* [WHAT YOU HAVE TO DO]
The answer is the set of lines that include "image", copied from the data below.

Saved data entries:
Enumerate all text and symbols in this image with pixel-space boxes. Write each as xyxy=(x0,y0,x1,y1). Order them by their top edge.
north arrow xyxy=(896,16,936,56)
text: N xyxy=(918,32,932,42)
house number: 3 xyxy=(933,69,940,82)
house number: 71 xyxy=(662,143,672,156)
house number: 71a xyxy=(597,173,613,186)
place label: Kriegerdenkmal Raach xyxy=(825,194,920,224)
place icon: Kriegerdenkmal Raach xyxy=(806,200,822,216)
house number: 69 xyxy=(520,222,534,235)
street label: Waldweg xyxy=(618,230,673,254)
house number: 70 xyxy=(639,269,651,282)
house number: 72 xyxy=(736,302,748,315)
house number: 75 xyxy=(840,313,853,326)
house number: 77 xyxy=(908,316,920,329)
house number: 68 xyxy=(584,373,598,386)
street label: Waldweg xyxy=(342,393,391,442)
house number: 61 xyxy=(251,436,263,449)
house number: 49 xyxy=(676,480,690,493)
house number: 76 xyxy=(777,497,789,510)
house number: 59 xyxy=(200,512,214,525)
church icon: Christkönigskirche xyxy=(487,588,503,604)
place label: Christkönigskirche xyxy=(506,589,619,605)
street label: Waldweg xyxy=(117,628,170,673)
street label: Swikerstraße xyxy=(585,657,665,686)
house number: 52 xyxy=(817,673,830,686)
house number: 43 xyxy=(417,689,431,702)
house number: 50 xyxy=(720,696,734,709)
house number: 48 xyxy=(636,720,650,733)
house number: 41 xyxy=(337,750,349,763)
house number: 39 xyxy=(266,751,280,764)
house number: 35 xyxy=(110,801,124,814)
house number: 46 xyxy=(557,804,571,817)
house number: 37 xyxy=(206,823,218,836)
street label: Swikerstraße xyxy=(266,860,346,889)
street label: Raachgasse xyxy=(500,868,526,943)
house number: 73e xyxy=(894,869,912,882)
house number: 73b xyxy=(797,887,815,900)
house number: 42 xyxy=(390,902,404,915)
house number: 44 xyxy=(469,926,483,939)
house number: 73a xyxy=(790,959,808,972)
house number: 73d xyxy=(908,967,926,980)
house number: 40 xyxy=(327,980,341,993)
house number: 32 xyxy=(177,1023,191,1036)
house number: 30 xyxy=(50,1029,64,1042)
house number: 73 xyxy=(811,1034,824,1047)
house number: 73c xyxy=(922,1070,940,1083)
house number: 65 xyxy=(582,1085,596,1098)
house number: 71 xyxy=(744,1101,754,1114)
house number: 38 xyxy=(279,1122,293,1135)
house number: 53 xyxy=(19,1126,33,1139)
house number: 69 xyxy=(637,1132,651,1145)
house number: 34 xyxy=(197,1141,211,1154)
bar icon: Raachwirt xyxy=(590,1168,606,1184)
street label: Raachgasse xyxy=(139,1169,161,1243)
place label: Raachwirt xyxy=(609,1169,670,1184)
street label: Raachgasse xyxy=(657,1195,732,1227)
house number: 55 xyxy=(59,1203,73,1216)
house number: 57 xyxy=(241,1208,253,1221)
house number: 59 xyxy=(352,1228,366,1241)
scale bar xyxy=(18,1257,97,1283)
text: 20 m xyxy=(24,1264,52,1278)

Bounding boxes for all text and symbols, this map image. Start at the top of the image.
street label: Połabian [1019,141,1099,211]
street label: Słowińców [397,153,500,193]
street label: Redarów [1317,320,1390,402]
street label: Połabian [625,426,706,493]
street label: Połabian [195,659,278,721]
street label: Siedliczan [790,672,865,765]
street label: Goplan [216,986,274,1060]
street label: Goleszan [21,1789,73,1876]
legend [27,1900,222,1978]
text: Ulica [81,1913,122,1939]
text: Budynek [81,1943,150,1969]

* [YOUR RESPONSE]
Enumerate all text and symbols in this image with pixel-space boxes. Write each as xyxy=(x0,y0,x1,y1). Order them by their top edge.
Bounding boxes for all text and symbols, this map image. Start at the top of the image.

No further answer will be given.